On to my main reservation, though. Like most buddy/superhero movies, the main characters start by hating each other and then grow to respect and perhaps even care for each other. But the final act is just a little too rushed for my liking and the Kirk-Spock relationship we know ultimately comes from nowhere, largely by order of future-Spock rather than any real natural character development. And that's a huge pity because it's the core of what the film thinks it's about.
The Chronicles of Narnia: The Lion, the Witch and the Wardrobe (2005)

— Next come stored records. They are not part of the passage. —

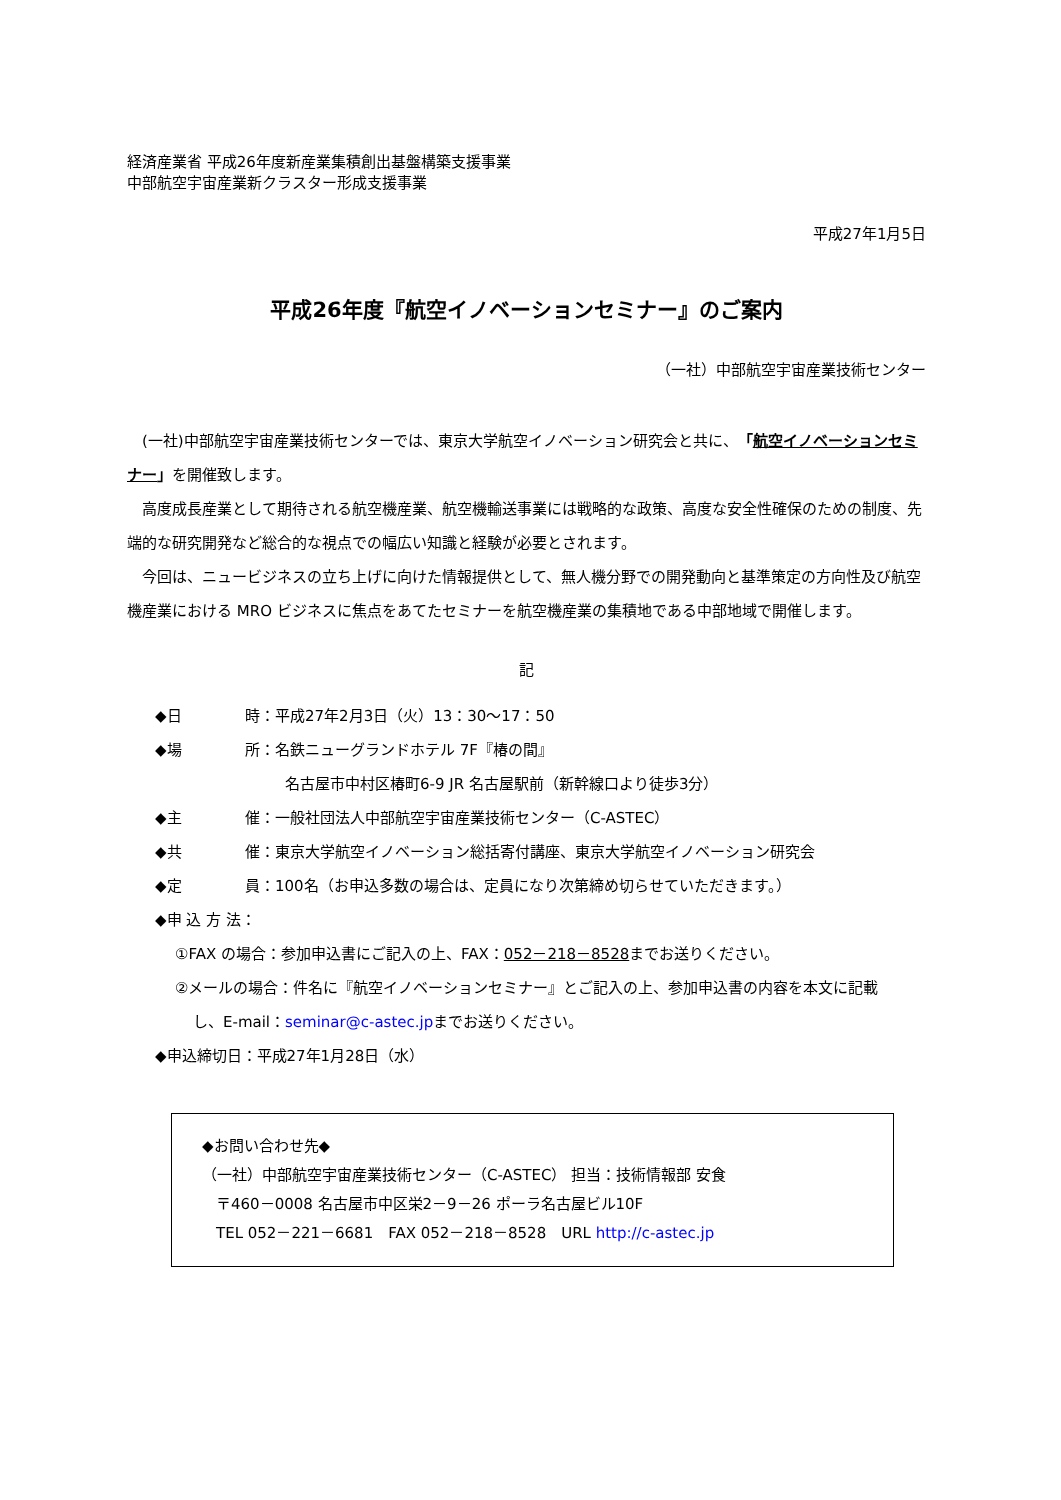経済産業省 平成26年度新産業集積創出基盤構築支援事業
中部航空宇宙産業新クラスター形成支援事業
平成27年1月5日
平成26年度『航空イノベーションセミナー』のご案内
（一社）中部航空宇宙産業技術センター
(一社)中部航空宇宙産業技術センターでは、東京大学航空イノベーション研究会と共に、「航空イノベーションセミナー」を開催致します。
高度成長産業として期待される航空機産業、航空機輸送事業には戦略的な政策、高度な安全性確保のための制度、先端的な研究開発など総合的な視点での幅広い知識と経験が必要とされます。
今回は、ニュービジネスの立ち上げに向けた情報提供として、無人機分野での開発動向と基準策定の方向性及び航空機産業における MRO ビジネスに焦点をあてたセミナーを航空機産業の集積地である中部地域で開催します。
記
◆日 時：平成27年2月3日（火）13：30～17：50
◆場 所：名鉄ニューグランドホテル 7F『椿の間』
名古屋市中村区椿町6-9 JR 名古屋駅前（新幹線口より徒歩3分）
◆主 催：一般社団法人中部航空宇宙産業技術センター（C-ASTEC）
◆共 催：東京大学航空イノベーション総括寄付講座、東京大学航空イノベーション研究会
◆定 員：100名（お申込多数の場合は、定員になり次第締め切らせていただきます。）
◆申 込 方 法：
①FAX の場合：参加申込書にご記入の上、FAX：052－218－8528までお送りください。
②メールの場合：件名に『航空イノベーションセミナー』とご記入の上、参加申込書の内容を本文に記載
し、E-mail：seminar@c-astec.jpまでお送りください。
◆申込締切日：平成27年1月28日（水）
◆お問い合わせ先◆
（一社）中部航空宇宙産業技術センター（C-ASTEC） 担当：技術情報部 安食
〒460－0008 名古屋市中区栄2－9－26 ポーラ名古屋ビル10F
TEL 052－221－6681　FAX 052－218－8528　URL http://c-astec.jp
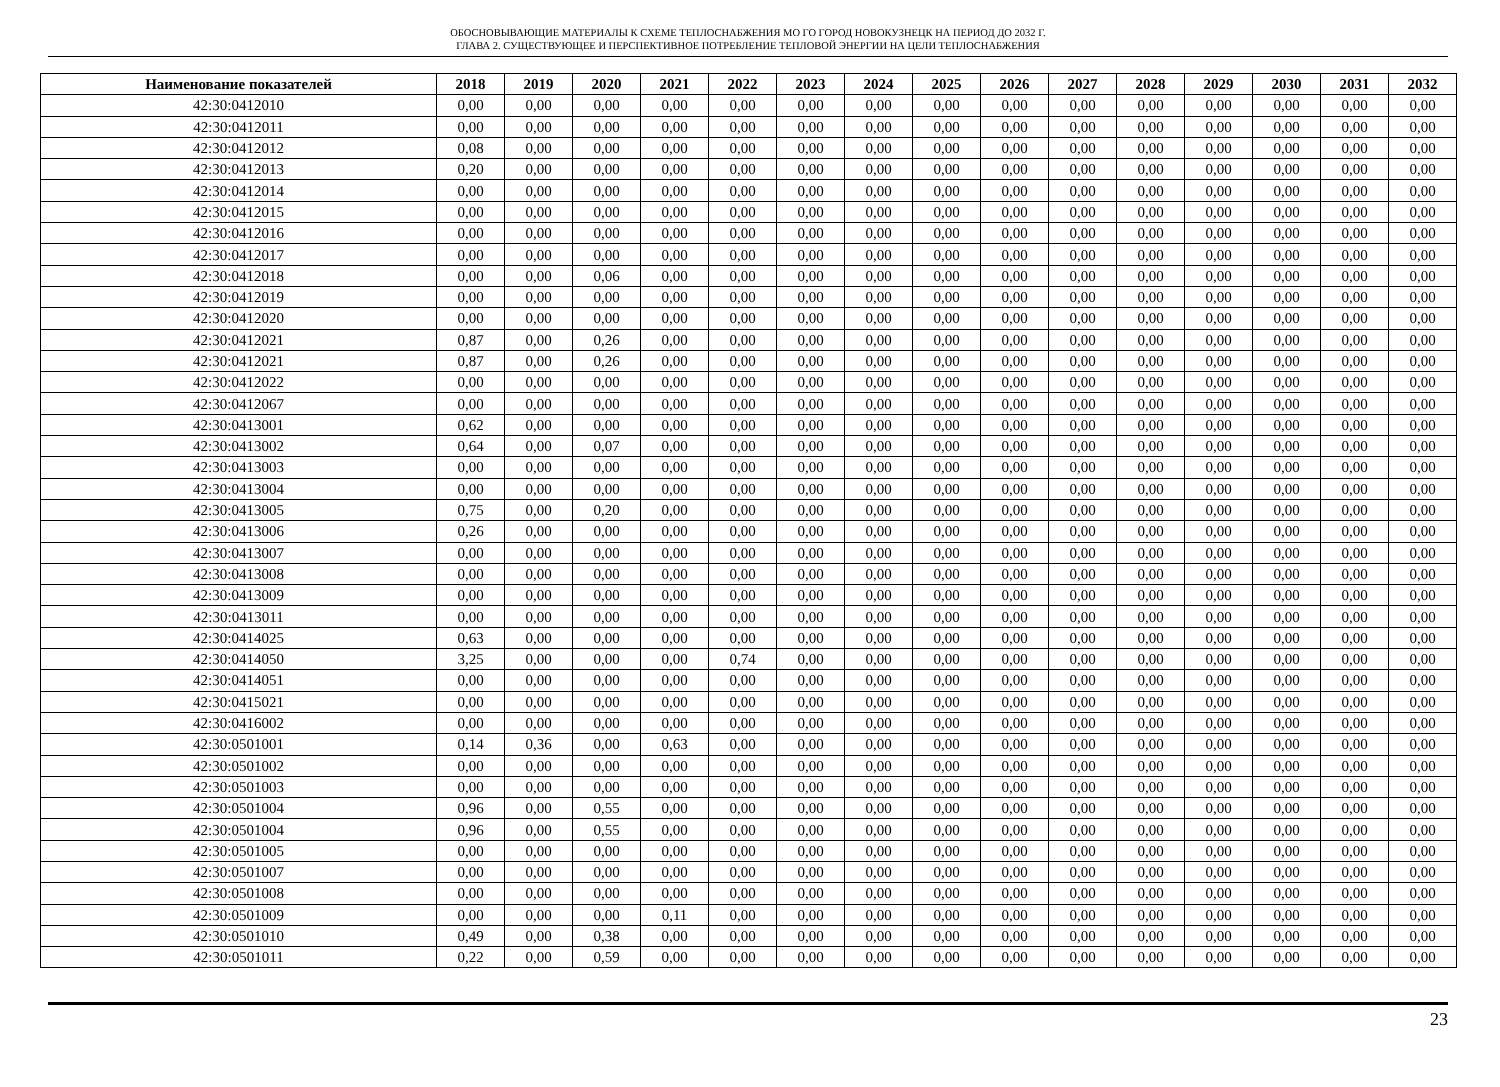ОБОСНОВЫВАЮЩИЕ МАТЕРИАЛЫ К СХЕМЕ ТЕПЛОСНАБЖЕНИЯ МО ГО ГОРОД НОВОКУЗНЕЦК НА ПЕРИОД ДО 2032 Г.
ГЛАВА 2. СУЩЕСТВУЮЩЕЕ И ПЕРСПЕКТИВНОЕ ПОТРЕБЛЕНИЕ ТЕПЛОВОЙ ЭНЕРГИИ НА ЦЕЛИ ТЕПЛОСНАБЖЕНИЯ
| Наименование показателей | 2018 | 2019 | 2020 | 2021 | 2022 | 2023 | 2024 | 2025 | 2026 | 2027 | 2028 | 2029 | 2030 | 2031 | 2032 |
| --- | --- | --- | --- | --- | --- | --- | --- | --- | --- | --- | --- | --- | --- | --- | --- |
| 42:30:0412010 | 0,00 | 0,00 | 0,00 | 0,00 | 0,00 | 0,00 | 0,00 | 0,00 | 0,00 | 0,00 | 0,00 | 0,00 | 0,00 | 0,00 | 0,00 |
| 42:30:0412011 | 0,00 | 0,00 | 0,00 | 0,00 | 0,00 | 0,00 | 0,00 | 0,00 | 0,00 | 0,00 | 0,00 | 0,00 | 0,00 | 0,00 | 0,00 |
| 42:30:0412012 | 0,08 | 0,00 | 0,00 | 0,00 | 0,00 | 0,00 | 0,00 | 0,00 | 0,00 | 0,00 | 0,00 | 0,00 | 0,00 | 0,00 | 0,00 |
| 42:30:0412013 | 0,20 | 0,00 | 0,00 | 0,00 | 0,00 | 0,00 | 0,00 | 0,00 | 0,00 | 0,00 | 0,00 | 0,00 | 0,00 | 0,00 | 0,00 |
| 42:30:0412014 | 0,00 | 0,00 | 0,00 | 0,00 | 0,00 | 0,00 | 0,00 | 0,00 | 0,00 | 0,00 | 0,00 | 0,00 | 0,00 | 0,00 | 0,00 |
| 42:30:0412015 | 0,00 | 0,00 | 0,00 | 0,00 | 0,00 | 0,00 | 0,00 | 0,00 | 0,00 | 0,00 | 0,00 | 0,00 | 0,00 | 0,00 | 0,00 |
| 42:30:0412016 | 0,00 | 0,00 | 0,00 | 0,00 | 0,00 | 0,00 | 0,00 | 0,00 | 0,00 | 0,00 | 0,00 | 0,00 | 0,00 | 0,00 | 0,00 |
| 42:30:0412017 | 0,00 | 0,00 | 0,00 | 0,00 | 0,00 | 0,00 | 0,00 | 0,00 | 0,00 | 0,00 | 0,00 | 0,00 | 0,00 | 0,00 | 0,00 |
| 42:30:0412018 | 0,00 | 0,00 | 0,06 | 0,00 | 0,00 | 0,00 | 0,00 | 0,00 | 0,00 | 0,00 | 0,00 | 0,00 | 0,00 | 0,00 | 0,00 |
| 42:30:0412019 | 0,00 | 0,00 | 0,00 | 0,00 | 0,00 | 0,00 | 0,00 | 0,00 | 0,00 | 0,00 | 0,00 | 0,00 | 0,00 | 0,00 | 0,00 |
| 42:30:0412020 | 0,00 | 0,00 | 0,00 | 0,00 | 0,00 | 0,00 | 0,00 | 0,00 | 0,00 | 0,00 | 0,00 | 0,00 | 0,00 | 0,00 | 0,00 |
| 42:30:0412021 | 0,87 | 0,00 | 0,26 | 0,00 | 0,00 | 0,00 | 0,00 | 0,00 | 0,00 | 0,00 | 0,00 | 0,00 | 0,00 | 0,00 | 0,00 |
| 42:30:0412021 | 0,87 | 0,00 | 0,26 | 0,00 | 0,00 | 0,00 | 0,00 | 0,00 | 0,00 | 0,00 | 0,00 | 0,00 | 0,00 | 0,00 | 0,00 |
| 42:30:0412022 | 0,00 | 0,00 | 0,00 | 0,00 | 0,00 | 0,00 | 0,00 | 0,00 | 0,00 | 0,00 | 0,00 | 0,00 | 0,00 | 0,00 | 0,00 |
| 42:30:0412067 | 0,00 | 0,00 | 0,00 | 0,00 | 0,00 | 0,00 | 0,00 | 0,00 | 0,00 | 0,00 | 0,00 | 0,00 | 0,00 | 0,00 | 0,00 |
| 42:30:0413001 | 0,62 | 0,00 | 0,00 | 0,00 | 0,00 | 0,00 | 0,00 | 0,00 | 0,00 | 0,00 | 0,00 | 0,00 | 0,00 | 0,00 | 0,00 |
| 42:30:0413002 | 0,64 | 0,00 | 0,07 | 0,00 | 0,00 | 0,00 | 0,00 | 0,00 | 0,00 | 0,00 | 0,00 | 0,00 | 0,00 | 0,00 | 0,00 |
| 42:30:0413003 | 0,00 | 0,00 | 0,00 | 0,00 | 0,00 | 0,00 | 0,00 | 0,00 | 0,00 | 0,00 | 0,00 | 0,00 | 0,00 | 0,00 | 0,00 |
| 42:30:0413004 | 0,00 | 0,00 | 0,00 | 0,00 | 0,00 | 0,00 | 0,00 | 0,00 | 0,00 | 0,00 | 0,00 | 0,00 | 0,00 | 0,00 | 0,00 |
| 42:30:0413005 | 0,75 | 0,00 | 0,20 | 0,00 | 0,00 | 0,00 | 0,00 | 0,00 | 0,00 | 0,00 | 0,00 | 0,00 | 0,00 | 0,00 | 0,00 |
| 42:30:0413006 | 0,26 | 0,00 | 0,00 | 0,00 | 0,00 | 0,00 | 0,00 | 0,00 | 0,00 | 0,00 | 0,00 | 0,00 | 0,00 | 0,00 | 0,00 |
| 42:30:0413007 | 0,00 | 0,00 | 0,00 | 0,00 | 0,00 | 0,00 | 0,00 | 0,00 | 0,00 | 0,00 | 0,00 | 0,00 | 0,00 | 0,00 | 0,00 |
| 42:30:0413008 | 0,00 | 0,00 | 0,00 | 0,00 | 0,00 | 0,00 | 0,00 | 0,00 | 0,00 | 0,00 | 0,00 | 0,00 | 0,00 | 0,00 | 0,00 |
| 42:30:0413009 | 0,00 | 0,00 | 0,00 | 0,00 | 0,00 | 0,00 | 0,00 | 0,00 | 0,00 | 0,00 | 0,00 | 0,00 | 0,00 | 0,00 | 0,00 |
| 42:30:0413011 | 0,00 | 0,00 | 0,00 | 0,00 | 0,00 | 0,00 | 0,00 | 0,00 | 0,00 | 0,00 | 0,00 | 0,00 | 0,00 | 0,00 | 0,00 |
| 42:30:0414025 | 0,63 | 0,00 | 0,00 | 0,00 | 0,00 | 0,00 | 0,00 | 0,00 | 0,00 | 0,00 | 0,00 | 0,00 | 0,00 | 0,00 | 0,00 |
| 42:30:0414050 | 3,25 | 0,00 | 0,00 | 0,00 | 0,74 | 0,00 | 0,00 | 0,00 | 0,00 | 0,00 | 0,00 | 0,00 | 0,00 | 0,00 | 0,00 |
| 42:30:0414051 | 0,00 | 0,00 | 0,00 | 0,00 | 0,00 | 0,00 | 0,00 | 0,00 | 0,00 | 0,00 | 0,00 | 0,00 | 0,00 | 0,00 | 0,00 |
| 42:30:0415021 | 0,00 | 0,00 | 0,00 | 0,00 | 0,00 | 0,00 | 0,00 | 0,00 | 0,00 | 0,00 | 0,00 | 0,00 | 0,00 | 0,00 | 0,00 |
| 42:30:0416002 | 0,00 | 0,00 | 0,00 | 0,00 | 0,00 | 0,00 | 0,00 | 0,00 | 0,00 | 0,00 | 0,00 | 0,00 | 0,00 | 0,00 | 0,00 |
| 42:30:0501001 | 0,14 | 0,36 | 0,00 | 0,63 | 0,00 | 0,00 | 0,00 | 0,00 | 0,00 | 0,00 | 0,00 | 0,00 | 0,00 | 0,00 | 0,00 |
| 42:30:0501002 | 0,00 | 0,00 | 0,00 | 0,00 | 0,00 | 0,00 | 0,00 | 0,00 | 0,00 | 0,00 | 0,00 | 0,00 | 0,00 | 0,00 | 0,00 |
| 42:30:0501003 | 0,00 | 0,00 | 0,00 | 0,00 | 0,00 | 0,00 | 0,00 | 0,00 | 0,00 | 0,00 | 0,00 | 0,00 | 0,00 | 0,00 | 0,00 |
| 42:30:0501004 | 0,96 | 0,00 | 0,55 | 0,00 | 0,00 | 0,00 | 0,00 | 0,00 | 0,00 | 0,00 | 0,00 | 0,00 | 0,00 | 0,00 | 0,00 |
| 42:30:0501004 | 0,96 | 0,00 | 0,55 | 0,00 | 0,00 | 0,00 | 0,00 | 0,00 | 0,00 | 0,00 | 0,00 | 0,00 | 0,00 | 0,00 | 0,00 |
| 42:30:0501005 | 0,00 | 0,00 | 0,00 | 0,00 | 0,00 | 0,00 | 0,00 | 0,00 | 0,00 | 0,00 | 0,00 | 0,00 | 0,00 | 0,00 | 0,00 |
| 42:30:0501007 | 0,00 | 0,00 | 0,00 | 0,00 | 0,00 | 0,00 | 0,00 | 0,00 | 0,00 | 0,00 | 0,00 | 0,00 | 0,00 | 0,00 | 0,00 |
| 42:30:0501008 | 0,00 | 0,00 | 0,00 | 0,00 | 0,00 | 0,00 | 0,00 | 0,00 | 0,00 | 0,00 | 0,00 | 0,00 | 0,00 | 0,00 | 0,00 |
| 42:30:0501009 | 0,00 | 0,00 | 0,00 | 0,11 | 0,00 | 0,00 | 0,00 | 0,00 | 0,00 | 0,00 | 0,00 | 0,00 | 0,00 | 0,00 | 0,00 |
| 42:30:0501010 | 0,49 | 0,00 | 0,38 | 0,00 | 0,00 | 0,00 | 0,00 | 0,00 | 0,00 | 0,00 | 0,00 | 0,00 | 0,00 | 0,00 | 0,00 |
| 42:30:0501011 | 0,22 | 0,00 | 0,59 | 0,00 | 0,00 | 0,00 | 0,00 | 0,00 | 0,00 | 0,00 | 0,00 | 0,00 | 0,00 | 0,00 | 0,00 |
23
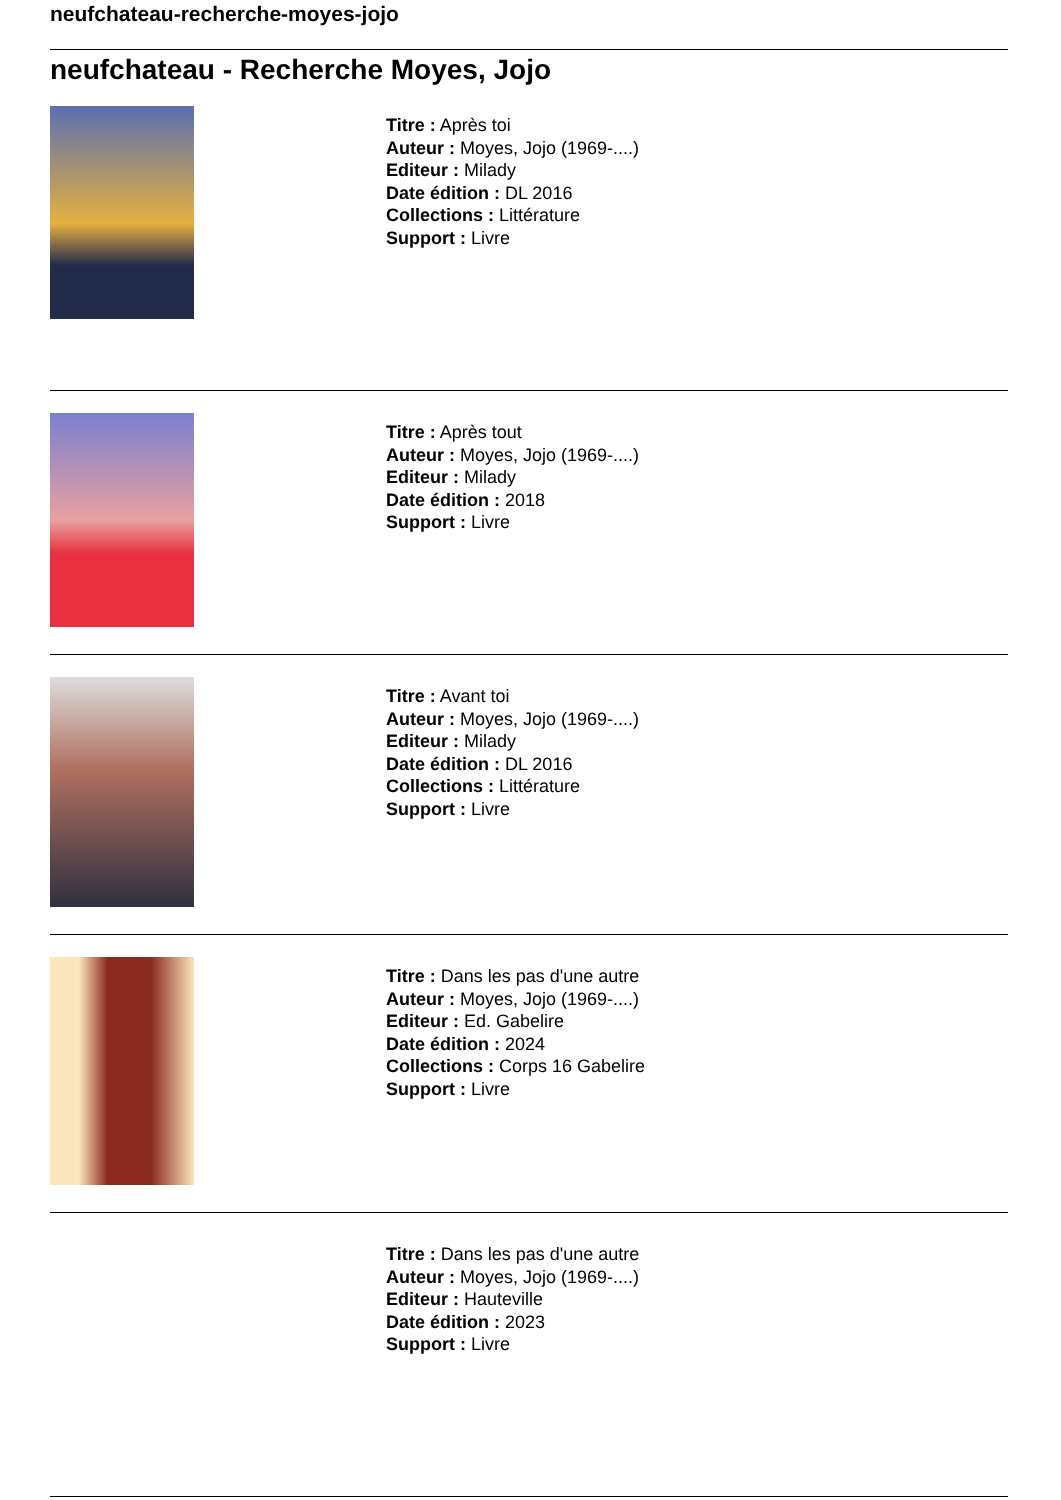neufchateau-recherche-moyes-jojo
neufchateau - Recherche Moyes, Jojo
Titre : Après toi
Auteur : Moyes, Jojo (1969-....)
Editeur : Milady
Date édition : DL 2016
Collections : Littérature
Support : Livre
Titre : Après tout
Auteur : Moyes, Jojo (1969-....)
Editeur : Milady
Date édition : 2018
Support : Livre
Titre : Avant toi
Auteur : Moyes, Jojo (1969-....)
Editeur : Milady
Date édition : DL 2016
Collections : Littérature
Support : Livre
Titre : Dans les pas d'une autre
Auteur : Moyes, Jojo (1969-....)
Editeur : Ed. Gabelire
Date édition : 2024
Collections : Corps 16 Gabelire
Support : Livre
Titre : Dans les pas d'une autre
Auteur : Moyes, Jojo (1969-....)
Editeur : Hauteville
Date édition : 2023
Support : Livre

Not as good as it thinks it is
I'm not going to go over the ground so many of the other comments have made, although several of the comments frankly baffle me. Tilda Swinton was great as the ice-cold Machiavellian ruler, but fell far short believably beguiling Edmund. Why he should have considered trusting such an obviously ill-intentioned character was incomprehensible, and I put this down to her simply not understanding what her character was up to. I read the book the best part of 30 years ago and recall her being sweet and enticing rather than simply ordering him to betray his siblings. (Surely, being just a little older than myself, she read the books as a child? They were all the rage in the late 60s with younger kids, as LOTR was with older ones.) My other big gripe is with the SFX. Did I really see the same film as the one those who praised the CGI, the landscapes and the animals? A significant amount of the blue/green screen work looked cheap and unfinished - it may have passed muster 10 years ago, but not today! I've never been a fan of anthropomorphous animals (except for the occasional cartoon), but with the possible exception of the beavers, the sounds being made did not believably emanate from the animals' mouths. I found this particularly weird given Adamson's experience with CGI animation.
Of course, many of the reviews here (and elsewhere) have compared this movie to the LOTR trilogy or the Potter franchise: Disney probably doesn't discourage such comparisons, if they're favourable. Regrettably, in my mind, such favourable comparisons are misplaced: LOTR's scope and geography beats Narnia into a cocked hat, and the mass battles of Jackson's trilogy have set a very high benchmark; Narnia doesn't come close with its battle, which I couldn't even call "eye candy". Potter is a very different animal, the continuing storyline being its main attraction, and characterisation built over the series as the trainee witches and wizards mature. Attempting to show such growth in the limited running time of a single movie was always going to be difficult, and given even my foggy recollection of the book, much development was lost at the expense of under-whelming visuals.
A fairly crude measure of my enjoyment of a film is how long into it I am desperate for a break and how often I need to check my watch, and by that measure, this film fails rather spectacularly, as I lasted no more than half an hour before my attention wavered. LOTR and all but the first Potter movie came off admirably in comparison, but even that did better than this piece of over-hyped bandwagon-jumping.